Effect of Brief Electrical Stimulation on Cell Biomechanics in Hereditary Sensory Neuropathy

Abstract SH‐SY5Y neuroblastoma cells are widely used to model neurodegenerative disorders like Alzheimer's, Parkinson's, Huntington's, and Hereditary Sensory Neuropathy type 1A (HSN‐1A), a peripheral nerve condition causing axon degeneration and sensory loss. A cell model of HSN‐1A is developed by overexpressing wild‐type and mutant SPTLC1 genes (C133W, C133Y, V144D). Cells are cultured on plastic and gold substrates, with brief electrical stimulation applied to the gold‐grown cells. Atomic force microscopy (AFM) is used to measure Young's modulus, indentation, and energy dissipation. Finite Element Method and non‐linear modeling validate the results. In the absence of stimulation, mutant cells show lower stiffness compared to non‐transfected cells, indicating a direct biomechanical impact of the mutations.
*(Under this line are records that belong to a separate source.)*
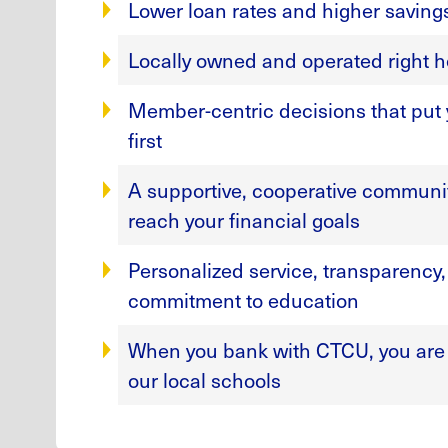
Lower loan rates and higher saving
Locally owned and operated right h
Member-centric decisions that put y
first
A supportive, cooperative communit
reach your financial goals
Personalized service, transparency
commitment to education
When you bank with CTCU, you are 
our local schools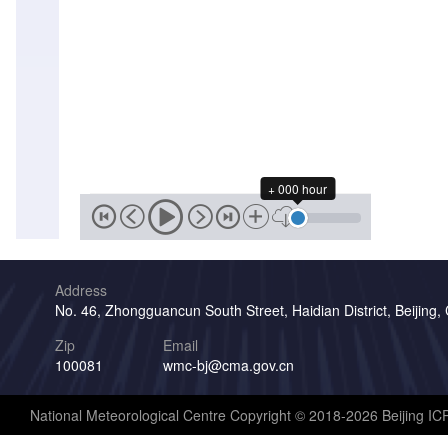
+ 000 hour
Address
No. 46, Zhongguancun South Street, Haidian District, Beijing,
Zip
Email
100081
wmc-bj@cma.gov.cn
National Meteorological Centre Copyright © 2018-2026 Beijing I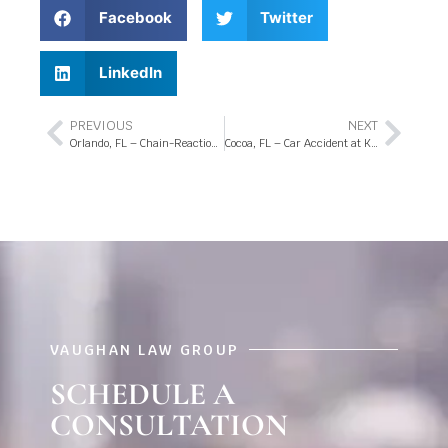
Facebook
Twitter
LinkedIn
PREVIOUS
NEXT
Orlando, FL – Chain-Reaction Crash at Sand Lake Rd and Sunport Dr
Cocoa, FL – Car Accident at King St and Clearlake Rd Intersection
VAUGHAN LAW GROUP
SCHEDULE A
CONSULTATION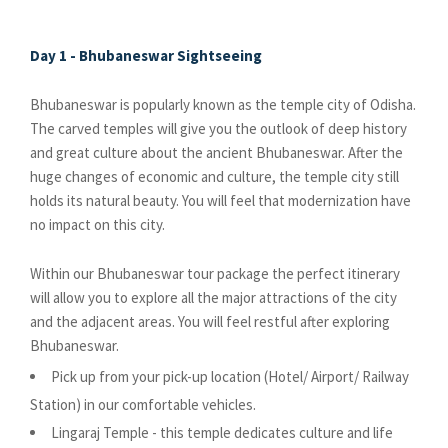
Day 1 - Bhubaneswar Sightseeing
Bhubaneswar is popularly known as the temple city of Odisha.
The carved temples will give you the outlook of deep history
and great culture about the ancient Bhubaneswar. After the
huge changes of economic and culture, the temple city still
holds its natural beauty. You will feel that modernization have
no impact on this city.
Within our Bhubaneswar tour package the perfect itinerary
will allow you to explore all the major attractions of the city
and the adjacent areas. You will feel restful after exploring
Bhubaneswar.
Pick up from your pick-up location (Hotel/ Airport/ Railway
Station) in our comfortable vehicles.
Lingaraj Temple - this temple dedicates culture and life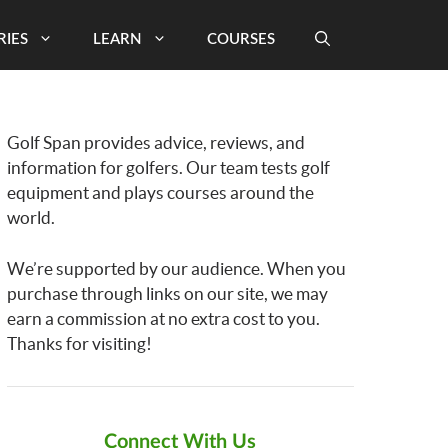
RIES
LEARN
COURSES
Golf Span provides advice, reviews, and
information for golfers. Our team tests golf
equipment and plays courses around the
world.
We’re supported by our audience. When you
purchase through links on our site, we may
earn a commission at no extra cost to you.
Thanks for visiting!
Connect With Us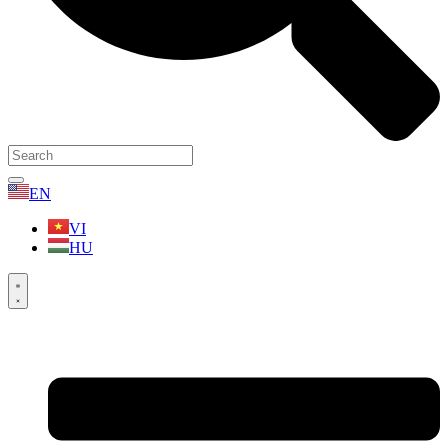
EN
VI
HU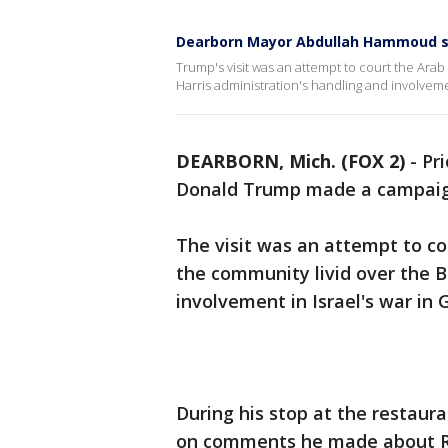
Dearborn Mayor Abdullah Hammoud sla
Trump's visit was an attempt to court the Ara
Harris administration's handling and involvemen
DEARBORN, Mich. (FOX 2)
-
Pri
Donald Trump made a campaign
The visit was an attempt to c
the community livid over the B
involvement in Israel's war in 
During his stop at the resta
on comments he made about Re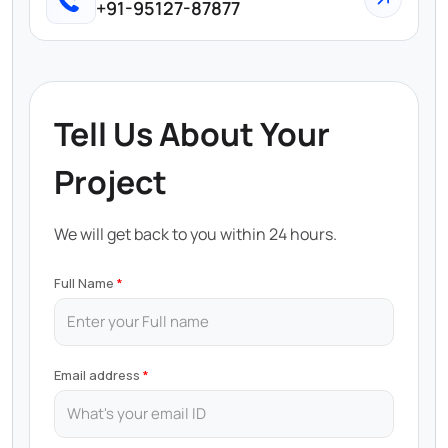
+91-95127-87877
Tell Us About Your
Project
We will get back to you within 24 hours.
Full Name
Email address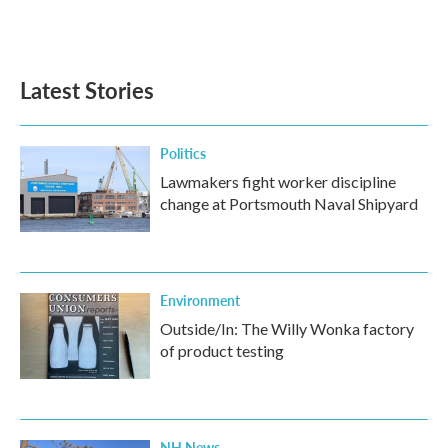
Latest Stories
Politics
Lawmakers fight worker discipline
change at Portsmouth Naval Shipyard
Environment
Outside/In: The Willy Wonka factory
of product testing
NH News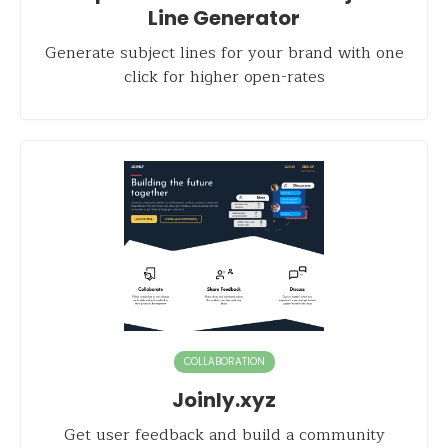
Line Generator
Generate subject lines for your brand with one
click for higher open-rates
COLLABORATION
Joinly.xyz
Get user feedback and build a community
Brief electrical stimulation significantly increases the stiffness of mutant cells, particularly in C133W (99%), C133Y (100%), and V144D (111%) variants, despite the mutations. Energy dissipation of stimulated V144D cells decreases to levels comparable to untreated non‐transfected cells. The simulations support the AFM measurements, demonstrating that brief electrical stimulation can partially reverse the biomechanical effects of gene mutations.